10/10
Just Be Yourself
9 May 2010
Chameleon Street is a film about a black con man from Detroit who specializes in being a master of plain-sight disguise. Doug Street can enter a room and upon meeting someone understand what they want to see reflected back, and after cutting through the "emotional baggage" of his own personality, assume the role like an actor taking a part. Throughout the course of the film he becomes a surgeon (going so far as to perform several successful operations), a lawyer for a human rights organization, journalist, and a French exchange student. His greatest role and the one he seems to struggle with the most throughout the film are the roles of husband and father. These he only seems capable of, as long as he has another more exciting identity to supplement his "real life". The film is considered to be far ahead of its time in it's critique of the performative and trans formative nature of identity, race, and class, a sort of spiritual cousin to Samuel R. Delany's short story "Time Considered As A Helix Of Semi-Precious Stones".
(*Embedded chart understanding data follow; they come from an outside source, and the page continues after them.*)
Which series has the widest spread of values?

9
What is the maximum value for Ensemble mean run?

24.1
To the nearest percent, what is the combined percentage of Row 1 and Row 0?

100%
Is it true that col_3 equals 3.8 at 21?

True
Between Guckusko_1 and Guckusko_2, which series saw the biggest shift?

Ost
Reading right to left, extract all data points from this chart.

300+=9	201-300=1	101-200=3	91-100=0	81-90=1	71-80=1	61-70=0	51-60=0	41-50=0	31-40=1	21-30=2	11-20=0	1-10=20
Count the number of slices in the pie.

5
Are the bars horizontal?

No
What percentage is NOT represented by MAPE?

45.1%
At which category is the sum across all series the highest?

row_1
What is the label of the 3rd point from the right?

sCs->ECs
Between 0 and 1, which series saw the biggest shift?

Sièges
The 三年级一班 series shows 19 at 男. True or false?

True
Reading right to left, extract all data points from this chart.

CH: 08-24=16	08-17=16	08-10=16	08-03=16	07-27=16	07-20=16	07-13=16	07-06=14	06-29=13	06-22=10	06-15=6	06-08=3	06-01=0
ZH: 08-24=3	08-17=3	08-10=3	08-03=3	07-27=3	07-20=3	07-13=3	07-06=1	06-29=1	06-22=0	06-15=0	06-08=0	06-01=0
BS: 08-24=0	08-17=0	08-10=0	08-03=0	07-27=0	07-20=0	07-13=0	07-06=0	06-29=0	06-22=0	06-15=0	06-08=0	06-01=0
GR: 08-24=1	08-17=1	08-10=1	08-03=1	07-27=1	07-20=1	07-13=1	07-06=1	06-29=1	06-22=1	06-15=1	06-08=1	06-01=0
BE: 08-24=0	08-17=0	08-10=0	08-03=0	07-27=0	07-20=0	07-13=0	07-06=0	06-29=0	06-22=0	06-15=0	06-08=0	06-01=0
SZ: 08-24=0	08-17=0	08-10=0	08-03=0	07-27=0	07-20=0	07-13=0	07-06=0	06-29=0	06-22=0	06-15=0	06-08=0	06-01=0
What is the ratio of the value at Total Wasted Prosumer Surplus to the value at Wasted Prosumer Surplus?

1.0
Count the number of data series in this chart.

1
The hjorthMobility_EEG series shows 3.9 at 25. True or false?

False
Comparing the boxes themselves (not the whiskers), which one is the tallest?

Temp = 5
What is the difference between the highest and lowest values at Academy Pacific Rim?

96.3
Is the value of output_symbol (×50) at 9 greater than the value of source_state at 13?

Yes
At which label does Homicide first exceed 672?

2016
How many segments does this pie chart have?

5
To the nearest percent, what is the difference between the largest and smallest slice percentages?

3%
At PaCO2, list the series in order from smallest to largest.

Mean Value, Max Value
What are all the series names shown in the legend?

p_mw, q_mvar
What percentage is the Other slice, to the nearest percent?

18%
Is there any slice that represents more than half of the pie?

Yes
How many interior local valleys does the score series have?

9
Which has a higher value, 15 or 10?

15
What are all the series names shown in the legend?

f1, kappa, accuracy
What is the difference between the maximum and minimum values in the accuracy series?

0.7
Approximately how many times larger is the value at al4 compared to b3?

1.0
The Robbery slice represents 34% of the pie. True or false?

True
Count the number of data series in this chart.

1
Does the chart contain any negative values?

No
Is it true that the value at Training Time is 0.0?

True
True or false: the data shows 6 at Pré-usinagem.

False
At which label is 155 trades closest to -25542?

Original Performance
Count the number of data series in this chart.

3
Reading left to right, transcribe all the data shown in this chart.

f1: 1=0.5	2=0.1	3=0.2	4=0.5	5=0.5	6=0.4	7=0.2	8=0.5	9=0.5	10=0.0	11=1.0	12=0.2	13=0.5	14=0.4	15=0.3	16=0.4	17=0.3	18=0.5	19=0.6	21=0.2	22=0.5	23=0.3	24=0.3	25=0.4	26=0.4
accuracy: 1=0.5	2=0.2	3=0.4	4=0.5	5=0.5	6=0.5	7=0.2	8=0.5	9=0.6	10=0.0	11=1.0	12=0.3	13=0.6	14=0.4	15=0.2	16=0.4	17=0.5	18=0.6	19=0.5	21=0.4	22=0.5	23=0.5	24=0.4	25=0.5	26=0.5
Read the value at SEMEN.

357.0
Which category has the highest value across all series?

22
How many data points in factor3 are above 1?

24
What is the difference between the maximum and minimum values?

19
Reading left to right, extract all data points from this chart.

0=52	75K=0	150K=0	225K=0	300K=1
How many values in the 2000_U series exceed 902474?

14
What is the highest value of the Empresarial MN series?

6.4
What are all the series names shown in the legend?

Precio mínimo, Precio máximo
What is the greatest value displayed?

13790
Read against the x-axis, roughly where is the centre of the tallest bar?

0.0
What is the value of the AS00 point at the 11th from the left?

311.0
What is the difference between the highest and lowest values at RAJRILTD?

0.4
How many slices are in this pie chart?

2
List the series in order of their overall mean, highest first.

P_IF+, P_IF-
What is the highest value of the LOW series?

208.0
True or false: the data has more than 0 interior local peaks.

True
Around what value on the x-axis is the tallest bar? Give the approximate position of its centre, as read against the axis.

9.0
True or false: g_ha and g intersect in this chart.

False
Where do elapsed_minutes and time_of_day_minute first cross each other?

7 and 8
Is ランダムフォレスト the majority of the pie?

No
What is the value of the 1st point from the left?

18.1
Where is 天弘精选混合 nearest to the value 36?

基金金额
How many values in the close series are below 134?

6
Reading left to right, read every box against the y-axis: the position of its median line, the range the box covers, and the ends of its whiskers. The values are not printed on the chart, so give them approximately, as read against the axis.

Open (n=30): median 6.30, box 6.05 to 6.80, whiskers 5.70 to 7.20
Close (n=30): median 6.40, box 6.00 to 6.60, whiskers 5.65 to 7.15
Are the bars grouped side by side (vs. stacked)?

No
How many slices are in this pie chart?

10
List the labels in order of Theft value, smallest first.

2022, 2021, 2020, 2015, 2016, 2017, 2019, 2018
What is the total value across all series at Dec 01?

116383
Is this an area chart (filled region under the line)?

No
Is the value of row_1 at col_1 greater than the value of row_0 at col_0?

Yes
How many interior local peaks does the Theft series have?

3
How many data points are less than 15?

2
Street as a character is a clever anti-hero, similar to, but less psychotically unpredictable than Alec Baldwin is in "Miami Blues", but infinitely more entertaining than Leonardo Dicaprio in "Catch Me If You Can". Street survives by his wits and chance, and has an unconcerned Dandylike air about him. He quotes Oscar Wilde "the divine Wilde" and refers to "Vivaldi, Hendrix, Sly Stone, The Sex Pistols, and Ipso Facto" as "the classics" he listens to on his newly fashionable (at the time the film takes place, in the early 80's) Walkman. Essentially he follows in a long tradition of the charming rouge, only viewed through the mind of a clever black man in the early 90's (hence the po-mo, multi-culti stuff). Several people who knew the real Doug Street as one of his personas, including the Mayor of Detroit, appear in the film playing themselves, adding another layer of identity confusion that Hsiao-hsien Hou's "Puppetmaster" and Jason Rietman's "Up In The Air" would similarly use to greater acclaim. Harris has a voice reminiscent of Orson Wells, especially when he narrates, which is for most of the film, and has matching ambitions for a first time director. Harris wants to include everything he's ever thought or felt into a single film as if it would be his last. In fact this is his first and only film, so better too much, than not enough.

Beyond easy designation of social relevance (race, class, etc.), Street's chameleon like behavior is in microcosm the way everyone behaves at a certain basic level, learning to read the people and situations life brings us to, often playing them to our advantage (maybe more than we are even fully aware of), and only occasionally putting our foot down to announce what we are not, at those times when we either cant or refuse to cut through the "baggage of our personalities". You can't be everything to everyone, and the film asks even if it's possible to be yourself to yourself.

Doug Street's narration throughout the film is the story he recounts to amuse himself, creating a pleasant illusion to stave off his own boredom, impatience, and dissatisfaction with being, on top of intelligent enough to perform surgeries though luck, mimicry, and quick study) poor black, lacking a high school diploma, working in his father's burglary installation company and living in his parents house in Detroit. Why go to school, why get a job, when you can be senator tomorrow, or a police officer, or anyone you can imagine (quite literally) with the right combination of confidence and creativity. "All the world's a stage…And one man in his time plays many parts."…that old chestnut.

"Chameleon Street" is not a perfect film, not the funniest ever, or featuring the best cinematography, no one is going to clamor about the use of soft-focus, shadows, mood, blah, blah, blah, and it will not be praised for it's soundtrack (typical of it's time and unimpressive), but like Hal Hartley, Bill Gunn, David Blair, or Mark Rappaport, Wendell B. Harris Jr. is sui generis in his sense of style, focus, and concerns, and if nothing else deserves praise as a great neglected American auteur. There is more personality in this one movie than in some director's entire oeuvre's. Personally, this is my new favorite film the kind you watch twice back to back because you can't believe what you've seen, and pick up your jaw up off the floor hours later. The kind you rant and rave about to everyone you know, fully aware most wont like/get it/care about it. It's okay if you don't like this as much as me, I can't expect you to. If you don't, tomorrow is always available for you to take on a new personality, perhaps one with better taste.